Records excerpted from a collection
============

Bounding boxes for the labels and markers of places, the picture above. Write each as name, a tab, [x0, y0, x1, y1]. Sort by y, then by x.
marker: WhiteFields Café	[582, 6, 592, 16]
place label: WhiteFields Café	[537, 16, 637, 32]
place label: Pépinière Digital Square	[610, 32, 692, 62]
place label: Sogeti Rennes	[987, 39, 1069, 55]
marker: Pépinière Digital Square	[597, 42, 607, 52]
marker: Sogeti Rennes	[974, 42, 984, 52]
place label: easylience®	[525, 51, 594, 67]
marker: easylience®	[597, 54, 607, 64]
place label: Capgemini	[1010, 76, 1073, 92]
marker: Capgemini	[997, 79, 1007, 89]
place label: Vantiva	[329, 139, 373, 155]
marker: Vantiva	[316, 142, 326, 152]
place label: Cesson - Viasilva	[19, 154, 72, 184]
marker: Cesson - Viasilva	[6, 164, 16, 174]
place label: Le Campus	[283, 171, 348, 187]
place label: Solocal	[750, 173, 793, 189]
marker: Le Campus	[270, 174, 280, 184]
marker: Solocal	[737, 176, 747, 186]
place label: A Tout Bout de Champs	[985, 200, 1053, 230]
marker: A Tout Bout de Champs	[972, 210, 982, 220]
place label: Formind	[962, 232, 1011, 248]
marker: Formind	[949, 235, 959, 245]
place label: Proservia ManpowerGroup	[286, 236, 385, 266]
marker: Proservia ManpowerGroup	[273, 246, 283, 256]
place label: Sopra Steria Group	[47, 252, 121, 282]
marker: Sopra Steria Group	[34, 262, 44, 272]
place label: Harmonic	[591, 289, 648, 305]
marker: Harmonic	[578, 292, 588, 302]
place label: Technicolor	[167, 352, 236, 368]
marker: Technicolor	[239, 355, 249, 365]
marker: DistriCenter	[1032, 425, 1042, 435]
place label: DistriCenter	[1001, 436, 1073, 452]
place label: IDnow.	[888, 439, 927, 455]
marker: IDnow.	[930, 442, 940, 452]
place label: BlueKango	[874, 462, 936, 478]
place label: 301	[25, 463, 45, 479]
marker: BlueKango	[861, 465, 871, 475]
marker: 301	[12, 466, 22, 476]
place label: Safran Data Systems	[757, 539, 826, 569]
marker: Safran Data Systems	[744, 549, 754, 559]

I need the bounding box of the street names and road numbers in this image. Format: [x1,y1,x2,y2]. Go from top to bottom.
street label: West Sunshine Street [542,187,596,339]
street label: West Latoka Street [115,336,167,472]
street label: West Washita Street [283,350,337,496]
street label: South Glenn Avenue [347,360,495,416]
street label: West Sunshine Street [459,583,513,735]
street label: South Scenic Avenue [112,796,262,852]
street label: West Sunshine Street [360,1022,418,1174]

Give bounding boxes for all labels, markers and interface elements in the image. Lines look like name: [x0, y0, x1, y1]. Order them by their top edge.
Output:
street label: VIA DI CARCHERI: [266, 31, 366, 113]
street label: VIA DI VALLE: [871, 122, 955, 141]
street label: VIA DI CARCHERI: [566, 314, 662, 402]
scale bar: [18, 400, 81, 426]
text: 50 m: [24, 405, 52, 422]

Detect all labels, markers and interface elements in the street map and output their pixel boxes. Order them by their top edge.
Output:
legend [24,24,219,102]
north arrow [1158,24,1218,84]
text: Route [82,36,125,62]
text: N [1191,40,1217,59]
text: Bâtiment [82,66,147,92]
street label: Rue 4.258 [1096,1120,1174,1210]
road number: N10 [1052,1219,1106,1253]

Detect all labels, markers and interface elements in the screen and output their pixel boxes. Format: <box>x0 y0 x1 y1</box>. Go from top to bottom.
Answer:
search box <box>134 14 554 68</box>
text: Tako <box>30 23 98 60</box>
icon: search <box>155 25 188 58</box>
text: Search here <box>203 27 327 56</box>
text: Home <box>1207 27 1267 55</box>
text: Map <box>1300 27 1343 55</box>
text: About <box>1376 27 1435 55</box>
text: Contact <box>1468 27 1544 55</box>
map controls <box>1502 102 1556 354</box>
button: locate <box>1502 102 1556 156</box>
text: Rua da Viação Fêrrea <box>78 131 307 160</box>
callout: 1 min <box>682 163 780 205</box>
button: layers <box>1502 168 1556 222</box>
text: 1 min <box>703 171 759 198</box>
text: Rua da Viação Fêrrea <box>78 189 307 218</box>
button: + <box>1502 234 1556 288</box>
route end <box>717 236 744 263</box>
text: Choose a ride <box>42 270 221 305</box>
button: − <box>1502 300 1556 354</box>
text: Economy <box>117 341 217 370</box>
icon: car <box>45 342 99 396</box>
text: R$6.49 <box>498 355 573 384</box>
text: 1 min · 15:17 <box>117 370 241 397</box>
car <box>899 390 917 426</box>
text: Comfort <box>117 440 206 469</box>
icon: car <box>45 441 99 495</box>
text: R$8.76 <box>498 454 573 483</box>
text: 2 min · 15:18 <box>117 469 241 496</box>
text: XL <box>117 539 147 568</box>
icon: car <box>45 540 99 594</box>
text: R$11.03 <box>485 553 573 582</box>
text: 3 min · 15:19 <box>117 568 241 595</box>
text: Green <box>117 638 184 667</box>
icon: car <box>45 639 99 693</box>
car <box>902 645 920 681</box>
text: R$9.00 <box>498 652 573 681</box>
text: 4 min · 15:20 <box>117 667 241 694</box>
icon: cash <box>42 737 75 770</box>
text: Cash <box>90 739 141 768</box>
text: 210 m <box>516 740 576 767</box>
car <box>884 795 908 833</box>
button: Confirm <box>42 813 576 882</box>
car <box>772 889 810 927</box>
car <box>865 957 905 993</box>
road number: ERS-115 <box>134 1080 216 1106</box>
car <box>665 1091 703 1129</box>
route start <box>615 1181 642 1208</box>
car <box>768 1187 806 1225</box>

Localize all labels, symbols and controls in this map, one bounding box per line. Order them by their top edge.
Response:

============

**WHAT YOU WILL DO:**
Copy out all of the lines above exactly.

**RESPONSE AREA:**
Bounding boxes for the labels and markers of places, the picture above. Write each as name, a tab, [x0, y0, x1, y1]. Sort by y, then by x.
marker: WhiteFields Café	[582, 6, 592, 16]
place label: WhiteFields Café	[537, 16, 637, 32]
place label: Pépinière Digital Square	[610, 32, 692, 62]
place label: Sogeti Rennes	[987, 39, 1069, 55]
marker: Pépinière Digital Square	[597, 42, 607, 52]
marker: Sogeti Rennes	[974, 42, 984, 52]
place label: easylience®	[525, 51, 594, 67]
marker: easylience®	[597, 54, 607, 64]
place label: Capgemini	[1010, 76, 1073, 92]
marker: Capgemini	[997, 79, 1007, 89]
place label: Vantiva	[329, 139, 373, 155]
marker: Vantiva	[316, 142, 326, 152]
place label: Cesson - Viasilva	[19, 154, 72, 184]
marker: Cesson - Viasilva	[6, 164, 16, 174]
place label: Le Campus	[283, 171, 348, 187]
place label: Solocal	[750, 173, 793, 189]
marker: Le Campus	[270, 174, 280, 184]
marker: Solocal	[737, 176, 747, 186]
place label: A Tout Bout de Champs	[985, 200, 1053, 230]
marker: A Tout Bout de Champs	[972, 210, 982, 220]
place label: Formind	[962, 232, 1011, 248]
marker: Formind	[949, 235, 959, 245]
place label: Proservia ManpowerGroup	[286, 236, 385, 266]
marker: Proservia ManpowerGroup	[273, 246, 283, 256]
place label: Sopra Steria Group	[47, 252, 121, 282]
marker: Sopra Steria Group	[34, 262, 44, 272]
place label: Harmonic	[591, 289, 648, 305]
marker: Harmonic	[578, 292, 588, 302]
place label: Technicolor	[167, 352, 236, 368]
marker: Technicolor	[239, 355, 249, 365]
marker: DistriCenter	[1032, 425, 1042, 435]
place label: DistriCenter	[1001, 436, 1073, 452]
place label: IDnow.	[888, 439, 927, 455]
marker: IDnow.	[930, 442, 940, 452]
place label: BlueKango	[874, 462, 936, 478]
place label: 301	[25, 463, 45, 479]
marker: BlueKango	[861, 465, 871, 475]
marker: 301	[12, 466, 22, 476]
place label: Safran Data Systems	[757, 539, 826, 569]
marker: Safran Data Systems	[744, 549, 754, 559]

I need the bounding box of the street names and road numbers in this image. Format: [x1,y1,x2,y2]. Go from top to bottom.
street label: West Sunshine Street [542,187,596,339]
street label: West Latoka Street [115,336,167,472]
street label: West Washita Street [283,350,337,496]
street label: South Glenn Avenue [347,360,495,416]
street label: West Sunshine Street [459,583,513,735]
street label: South Scenic Avenue [112,796,262,852]
street label: West Sunshine Street [360,1022,418,1174]

Give bounding boxes for all labels, markers and interface elements in the image. Lines look like name: [x0, y0, x1, y1]. Order them by their top edge.
Output:
street label: VIA DI CARCHERI: [266, 31, 366, 113]
street label: VIA DI VALLE: [871, 122, 955, 141]
street label: VIA DI CARCHERI: [566, 314, 662, 402]
scale bar: [18, 400, 81, 426]
text: 50 m: [24, 405, 52, 422]

Detect all labels, markers and interface elements in the street map and output their pixel boxes. Order them by their top edge.
Output:
legend [24,24,219,102]
north arrow [1158,24,1218,84]
text: Route [82,36,125,62]
text: N [1191,40,1217,59]
text: Bâtiment [82,66,147,92]
street label: Rue 4.258 [1096,1120,1174,1210]
road number: N10 [1052,1219,1106,1253]

Detect all labels, markers and interface elements in the screen and output their pixel boxes. Format: <box>x0 y0 x1 y1</box>. Go from top to bottom.
Answer:
search box <box>134 14 554 68</box>
text: Tako <box>30 23 98 60</box>
icon: search <box>155 25 188 58</box>
text: Search here <box>203 27 327 56</box>
text: Home <box>1207 27 1267 55</box>
text: Map <box>1300 27 1343 55</box>
text: About <box>1376 27 1435 55</box>
text: Contact <box>1468 27 1544 55</box>
map controls <box>1502 102 1556 354</box>
button: locate <box>1502 102 1556 156</box>
text: Rua da Viação Fêrrea <box>78 131 307 160</box>
callout: 1 min <box>682 163 780 205</box>
button: layers <box>1502 168 1556 222</box>
text: 1 min <box>703 171 759 198</box>
text: Rua da Viação Fêrrea <box>78 189 307 218</box>
button: + <box>1502 234 1556 288</box>
route end <box>717 236 744 263</box>
text: Choose a ride <box>42 270 221 305</box>
button: − <box>1502 300 1556 354</box>
text: Economy <box>117 341 217 370</box>
icon: car <box>45 342 99 396</box>
text: R$6.49 <box>498 355 573 384</box>
text: 1 min · 15:17 <box>117 370 241 397</box>
car <box>899 390 917 426</box>
text: Comfort <box>117 440 206 469</box>
icon: car <box>45 441 99 495</box>
text: R$8.76 <box>498 454 573 483</box>
text: 2 min · 15:18 <box>117 469 241 496</box>
text: XL <box>117 539 147 568</box>
icon: car <box>45 540 99 594</box>
text: R$11.03 <box>485 553 573 582</box>
text: 3 min · 15:19 <box>117 568 241 595</box>
text: Green <box>117 638 184 667</box>
icon: car <box>45 639 99 693</box>
car <box>902 645 920 681</box>
text: R$9.00 <box>498 652 573 681</box>
text: 4 min · 15:20 <box>117 667 241 694</box>
icon: cash <box>42 737 75 770</box>
text: Cash <box>90 739 141 768</box>
text: 210 m <box>516 740 576 767</box>
car <box>884 795 908 833</box>
button: Confirm <box>42 813 576 882</box>
car <box>772 889 810 927</box>
car <box>865 957 905 993</box>
road number: ERS-115 <box>134 1080 216 1106</box>
car <box>665 1091 703 1129</box>
route start <box>615 1181 642 1208</box>
car <box>768 1187 806 1225</box>

Localize all labels, symbols and controls in this map, one bounding box per line. Order them by their top edge.
Response:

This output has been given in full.